Been hard at it. But I hit a snag when encountering a plain, innocuous-looking sinogram: 內. Pretty harmless, right? D’uh. Big time. Because in giapponese it’s 内, not 內. Friggin’ variants. 0×5167 vs 0×5185 [If you don't know what I am talking about, it's okay. In this case, ignorance is bliss!]. Can I slap someone – preferrably not me? Say hello to
hasVariant(X) who just joined us. Nyessss…. Anyway, all fixed now – or rather, for now!
A couple of screenshots is worth 1,000 words!

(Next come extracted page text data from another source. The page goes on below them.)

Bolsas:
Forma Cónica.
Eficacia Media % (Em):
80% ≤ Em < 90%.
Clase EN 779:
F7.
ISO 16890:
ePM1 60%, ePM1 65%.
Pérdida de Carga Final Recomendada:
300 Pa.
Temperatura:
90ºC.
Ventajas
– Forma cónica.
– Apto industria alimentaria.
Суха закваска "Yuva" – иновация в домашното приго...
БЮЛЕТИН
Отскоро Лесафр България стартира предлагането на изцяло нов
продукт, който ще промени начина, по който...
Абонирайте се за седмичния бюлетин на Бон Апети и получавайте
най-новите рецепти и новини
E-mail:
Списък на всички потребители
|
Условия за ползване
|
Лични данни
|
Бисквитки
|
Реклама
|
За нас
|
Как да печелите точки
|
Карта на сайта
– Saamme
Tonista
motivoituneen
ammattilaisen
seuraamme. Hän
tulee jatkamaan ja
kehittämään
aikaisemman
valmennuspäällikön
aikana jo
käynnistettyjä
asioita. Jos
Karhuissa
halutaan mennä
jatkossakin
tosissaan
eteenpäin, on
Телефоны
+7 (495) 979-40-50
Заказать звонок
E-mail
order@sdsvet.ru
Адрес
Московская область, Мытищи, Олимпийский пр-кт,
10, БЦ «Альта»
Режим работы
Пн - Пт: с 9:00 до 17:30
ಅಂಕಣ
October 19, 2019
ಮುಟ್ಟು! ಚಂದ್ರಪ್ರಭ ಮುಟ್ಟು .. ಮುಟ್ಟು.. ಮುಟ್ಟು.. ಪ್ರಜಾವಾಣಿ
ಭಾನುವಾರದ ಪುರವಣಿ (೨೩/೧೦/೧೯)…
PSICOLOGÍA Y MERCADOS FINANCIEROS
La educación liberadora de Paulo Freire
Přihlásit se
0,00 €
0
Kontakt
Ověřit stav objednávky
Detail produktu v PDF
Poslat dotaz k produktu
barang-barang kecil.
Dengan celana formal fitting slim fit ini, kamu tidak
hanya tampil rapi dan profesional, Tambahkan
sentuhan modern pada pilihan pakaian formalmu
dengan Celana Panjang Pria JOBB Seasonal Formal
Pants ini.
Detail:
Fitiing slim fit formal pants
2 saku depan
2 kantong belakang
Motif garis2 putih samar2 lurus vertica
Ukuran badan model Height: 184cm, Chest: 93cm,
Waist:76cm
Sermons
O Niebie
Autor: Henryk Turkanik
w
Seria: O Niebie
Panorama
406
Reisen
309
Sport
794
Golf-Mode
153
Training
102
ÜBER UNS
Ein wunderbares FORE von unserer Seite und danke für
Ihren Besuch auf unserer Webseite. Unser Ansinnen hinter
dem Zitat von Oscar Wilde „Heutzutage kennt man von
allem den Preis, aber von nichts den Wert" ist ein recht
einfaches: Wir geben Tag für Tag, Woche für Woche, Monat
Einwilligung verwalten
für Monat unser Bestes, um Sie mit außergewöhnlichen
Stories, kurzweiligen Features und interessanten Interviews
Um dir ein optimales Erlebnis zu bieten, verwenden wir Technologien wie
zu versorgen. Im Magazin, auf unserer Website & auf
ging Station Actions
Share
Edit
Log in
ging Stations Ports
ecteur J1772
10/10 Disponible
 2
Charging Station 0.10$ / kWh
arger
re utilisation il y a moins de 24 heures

Here’s a screenshot of the source of KanjiTest.html, in SEE. It’s a cross-table of a few sinograms for a slew of encodings, showing the respective code points for each character in all the encodings. The page itself is in utf-8.
Here’s a screenshot of the source of KanjiTestUTF8.html. An extract of the former table, if you will.
Look, Mom, with only one hand: a UTF-16 encoded page showing a table of sinograms, in UTF-16 of course.
Ooooh, lookit, no hands! Same sinograms, in Shift-JIS. Damn, I rock!
It’s not exactly rosy. The code’s a deluxe candidate for refactoring – read, it’s a mess – but is written in a way that can handle easily as many new encodings as you can throw at me, provided you give me a UTF-8/16 to said encoding cross-ref file. The whole yahzoo [case folding data, Big5, CCCII, Shift-JIS, EUC-KR] is stored in dets tables – UTF-16⇔UTF-8 is an algorithm, thus a tad faster. Because this thing, it’s nice to have, but not exactly a Ferrari. The test that produces these tables, it runs in, ahem, er…, 14 seconds? Don’t reach for your gun right now though, because:
A. I am going to work on speed when functionalities are all in and tested
B. Try to do that right now in Erlang – good luck!
So I guess slow is better than nothing. But we’ll work on speed.